And the Death of a Salesman...
Lions head coach Jim Schwartz arrived in Detroit in 2009 following the tumultuous, loss-riddled era of general manager Matt Millen. Schwartz was young and fiery and full of promise, but also inexperienced — he’d never been a NFL head coach.
A day after the final game of this disappointing season, Schwartz was fired leaving the Lions searching for a new coach (though Ken Whisenhunt appears to be the leading candidate). In many ways Schwartz’s tenure reminds me of the sales career of Willy Loman — the main character in Arthur Miller’s famous play, “Death of a Salesman.” Early on, Loman had a promising career. But he became inconsistent later in life, leading to his untimely, yet foreseen demise. Loman had been slipping for years and failed to see it because his sense of reality was far from the truth.
You’re probably asking how does a Pulitzer-winning, 60-year-old play relate to the five-year tenure of Schwartz? It doesn’t. But the demise of Loman does. Barring the literal death (Schwartz is definitely still alive), it’s the similarly long, disappointing, damaged fall of a promising salesman — or coach in Schwartz’s case.
To start, Schwartz never really showed he had complete control. You’d hear players praising his coaching style and announcers say how his intensity was the impetus behind the Lions’ physical play, but what did that translate into? Looking back, it translated into an undisciplined team that took an absurd amount of stupid penalties at the wrong time. Just look at Ndamukong Suh: a terrific player who lacks discipline. Unfortunately, that’s the kind of player we’ve seen on the Jim Schwartz-led Lions.
The issue in football — and for Loman’s sake, the sales industry — is you live and die by results. You can be the best coach in the world, but if your team doesn’t win, you won’t be around for long. In Schwartz’s defense, his team did win once — the Lions went 10-6 in 2011 and made the playoffs for the first time in more than a decade. But they finished 4-12 a year later, reverting back to their losing ways.

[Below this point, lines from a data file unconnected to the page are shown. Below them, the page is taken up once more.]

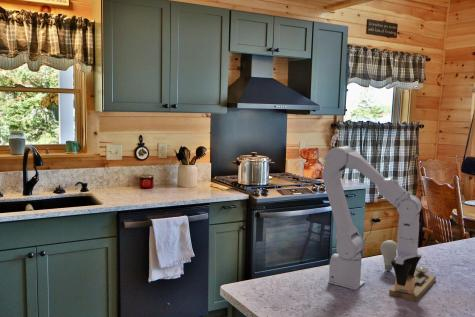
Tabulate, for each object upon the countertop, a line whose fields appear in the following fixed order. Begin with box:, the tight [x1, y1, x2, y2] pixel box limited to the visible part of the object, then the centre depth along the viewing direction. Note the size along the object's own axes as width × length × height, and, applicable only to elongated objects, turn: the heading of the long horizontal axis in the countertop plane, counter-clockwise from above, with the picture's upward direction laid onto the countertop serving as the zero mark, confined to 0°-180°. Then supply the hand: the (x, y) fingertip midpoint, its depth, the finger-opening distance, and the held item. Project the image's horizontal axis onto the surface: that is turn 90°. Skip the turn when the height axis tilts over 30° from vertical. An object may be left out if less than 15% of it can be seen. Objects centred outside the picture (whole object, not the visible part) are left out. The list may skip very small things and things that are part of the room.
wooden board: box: [388, 270, 437, 303], centre depth 142 cm, size 8×22×2 cm, turn 143°
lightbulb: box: [379, 239, 397, 272], centre depth 155 cm, size 6×6×11 cm
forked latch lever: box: [394, 275, 426, 294], centre depth 139 cm, size 5×16×5 cm, turn 143°
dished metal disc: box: [415, 265, 429, 276], centre depth 149 cm, size 4×4×2 cm
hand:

In Schwartz’s five seasons, the Lions went 29-51 under Schwartz. Football’s a game played to win. And the Lions lost. 22 games under .500 isn’t acceptable anywhere, even if you’re traditionally one of the NFL’s worst teams.
The team’s undisciplined nature appeared much more than just in foolish penalties, too. For example, over the last three years the Lions finished 3-12 in the final two months of the season (December and January). Any team can win games early in the season, but the good teams sustain that success and make a strong, late playoff push; something the Lions failed to do.
After starting this year 6-3, they went 1-6 — a collapse of epic proportions. In five of those six losses, Detroit led at some point in the fourth quarter. Whether it was turnovers, bad penalties, etc. the Lions couldn’t win the close ones down the stretch. That falls on the players (obviously), but when it’s a repetitive problem over multiple seasons, you start to point the finger elsewhere.
The final nail in the coffin — in my opinion for Schwartz’s job — was his refusal to take charge. Similar to Loman, he became naïve in his belief that things were sustainable. In a press conference following Detroit’s playoff-eliminating week 16 loss, Schwartz said, “We have come a long way, but we are still not quite there.” As a spectator not involved in the franchise’s inner-workings, “not being there” after five years shouldn’t stand. And it didn’t.
Just like the death of a salesman, the death of a football coach is an ever-working process. Schwartz’s inability to repeat the little success the team had in 2011 was the start of his death as the Lions coach. And the team’s undisciplined style of play combined with an overall sub-.500 record after five years was the last straw.